The second hollow space 82a in the second housing section 82 has a first opening 82b that is open in the +Y-direction DY1 where none of the first wall 101, the second wall 102, and the third wall 103 is present. The second hollow space 82a having the first opening 82b located away from the second optical axis 42 in the +Y-direction DY1, which is a fourth direction, enables the driven body 61 to pass through the first opening 82b when the driven body 61 is moved in the −Y-direction DY2 to bump onto the inner circumferential surface 71a of the first portion 71.

The second housing section 82 is disposed in the +Z-direction DZ1 of the drive unit 83.

1.11 Drive Unit

Referring to FIG. 6, the drive unit 83 includes a fourth wall 111, a fifth wall 112, a sixth wall 113, and a seventh wall 114.

********

• **What to work on**: Transcribe the portion of the passage on the housing and drive unit, starting at "The second housing section 82 is" and ending at "seventh wall 114.".

• **Stored data**:
********

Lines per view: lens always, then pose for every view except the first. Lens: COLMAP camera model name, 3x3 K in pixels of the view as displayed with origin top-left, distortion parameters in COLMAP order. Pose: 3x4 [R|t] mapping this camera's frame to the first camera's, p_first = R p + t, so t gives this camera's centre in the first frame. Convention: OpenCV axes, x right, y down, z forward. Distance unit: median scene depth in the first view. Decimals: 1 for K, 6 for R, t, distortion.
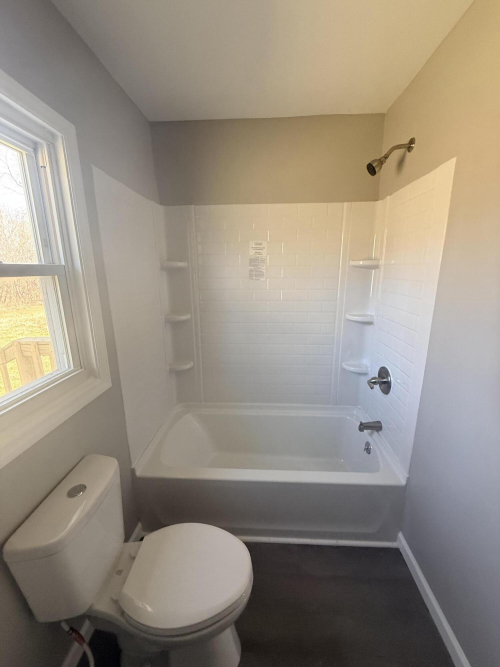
lens RADIAL K [[265.6, 0, 250.0], [0, 265.6, 333.5], [0, 0, 1]] dist [-0.002395, -0.000281]
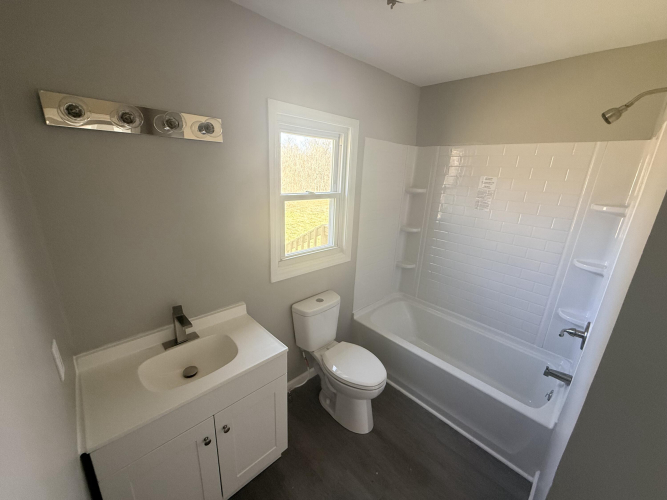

********

• **Solution below**:
The second housing section 82 is disposed in the +Z-direction DZ1 of the drive unit 83.

1.11 Drive Unit

Referring to FIG. 6, the drive unit 83 includes a fourth wall 111, a fifth wall 112, a sixth wall 113, and a seventh wall 114.